Hello and welcome to this lesson on security contexts in Kubernetes.

My name is Mumshad Mannambeth, and in this guide, I'll walk you through how Kubernetes manages security contexts. Previously, we explored Docker container security, where you can define user IDs and modify Linux capabilities for your containers. Kubernetes extends this capability, allowing you to configure similar security settings.

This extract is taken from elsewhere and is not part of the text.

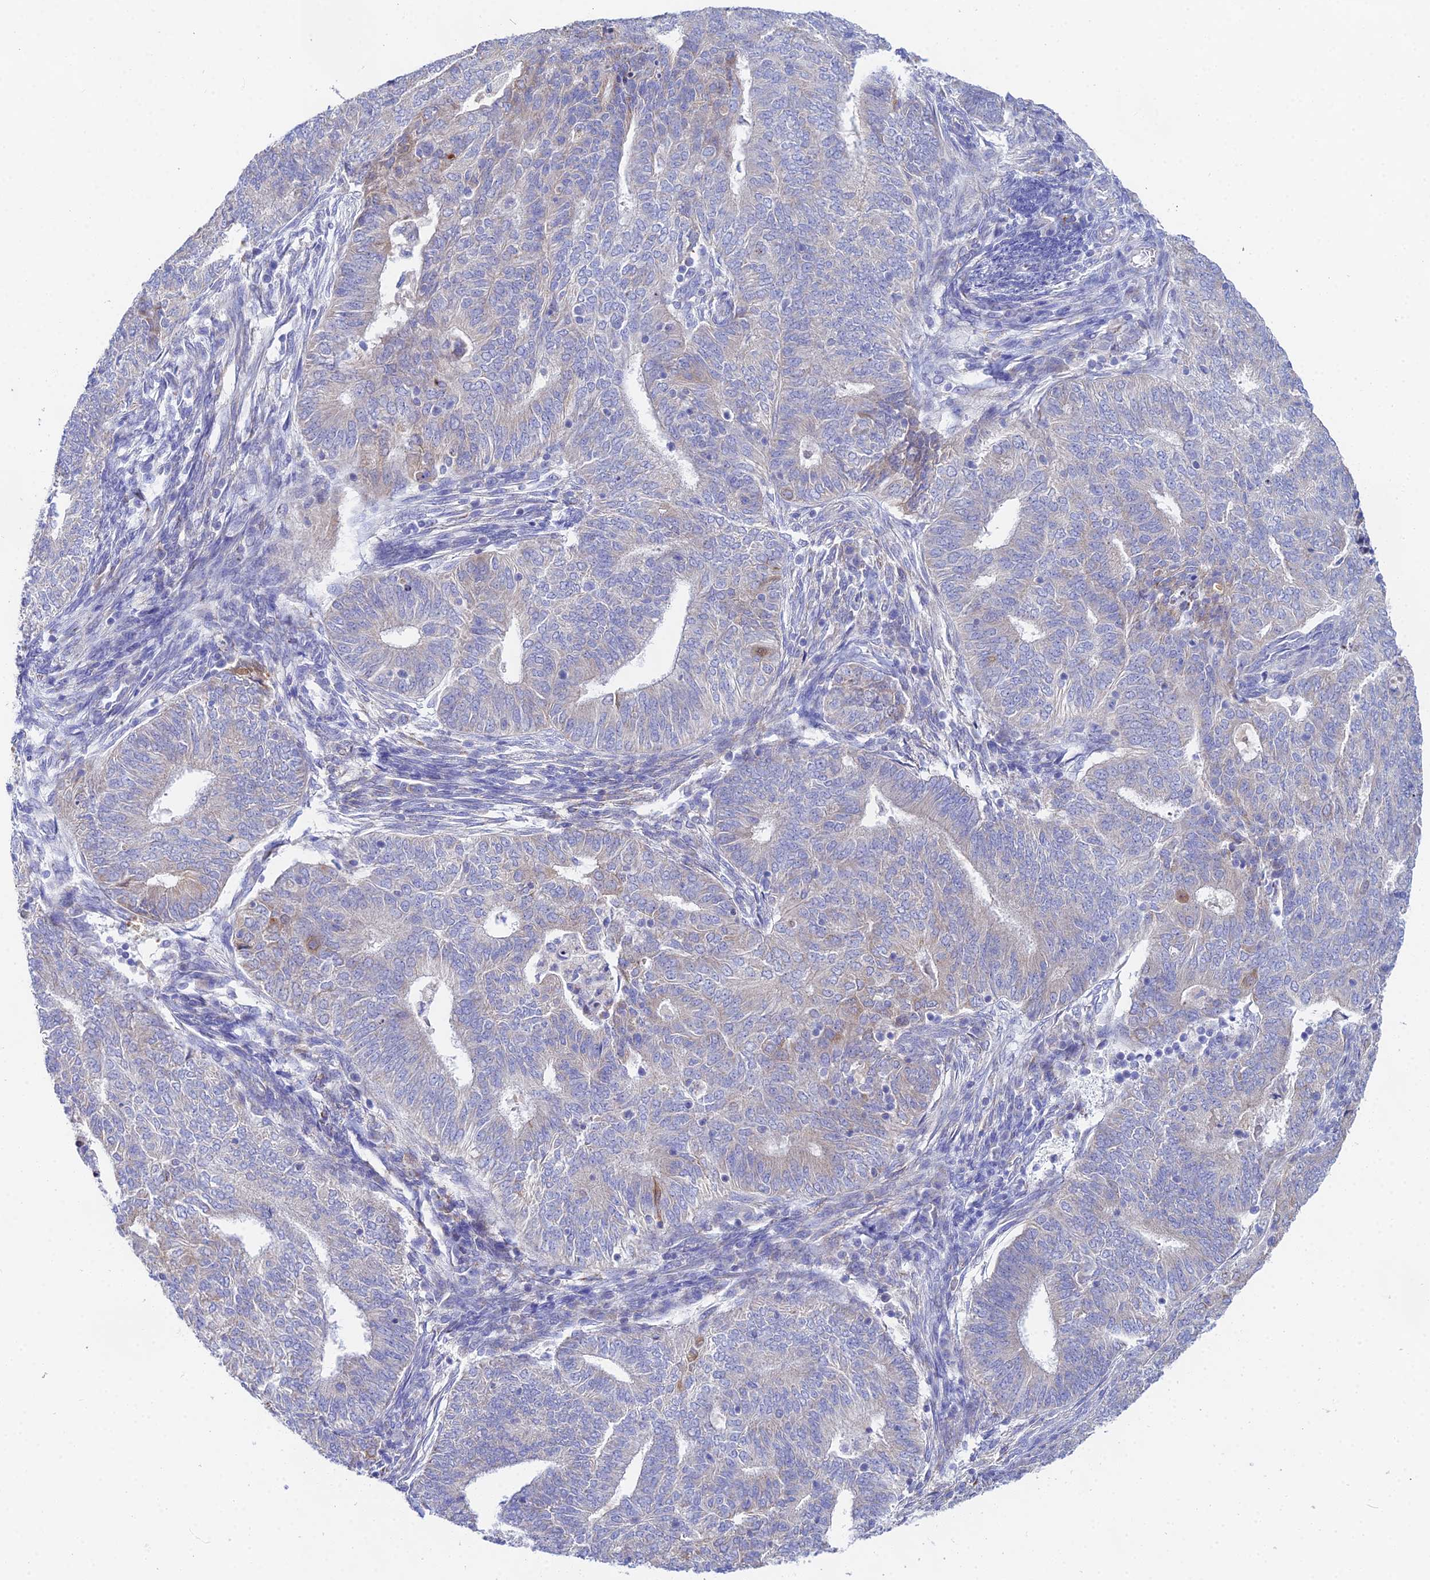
{"staining": {"intensity": "weak", "quantity": "<25%", "location": "cytoplasmic/membranous"}, "tissue": "endometrial cancer", "cell_type": "Tumor cells", "image_type": "cancer", "snomed": [{"axis": "morphology", "description": "Adenocarcinoma, NOS"}, {"axis": "topography", "description": "Endometrium"}], "caption": "This is a photomicrograph of immunohistochemistry (IHC) staining of adenocarcinoma (endometrial), which shows no staining in tumor cells.", "gene": "PPP2R2C", "patient": {"sex": "female", "age": 62}}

Docker vs. Kubernetes Security Context

In Docker, you may run containers with security options like these:

docker run --user=1001 ubuntu sleep 3600
docker run --cap-add MAC_ADMIN ubuntu

In Kubernetes, containers run within Pods. You have the flexibility to set security contexts either at the container level or at the Pod level. Settings defined at the Pod level affect all containers in that Pod. However, if the same security context options are specified for both the Pod and individual containers, the container-level settings override those at the Pod level.

Example Pod Definition

Consider the following example of a Pod definition file. In this configuration, an Ubuntu container is started with the sleep command. The security context is defined within the container specification using the securityContext field. Here, the runAsUser parameter sets the user ID for the container, and the capabilities option adds specific Linux capabilities:

apiVersion: v1
kind: Pod
metadata:
  name: web-pod
spec:
  containers:
    - name: ubuntu
      image: ubuntu
      command: ["sleep", "3600"]
      securityContext:
        runAsUser: 1000
        capabilities:
          add: ["MAC_ADMIN"]

This example illustrates how to configure user permissions and capabilities in Kubernetes. Take some time to practice viewing, configuring, and troubleshooting security context issues using this configuration.

That's it for now—I look forward to seeing you in the next lesson!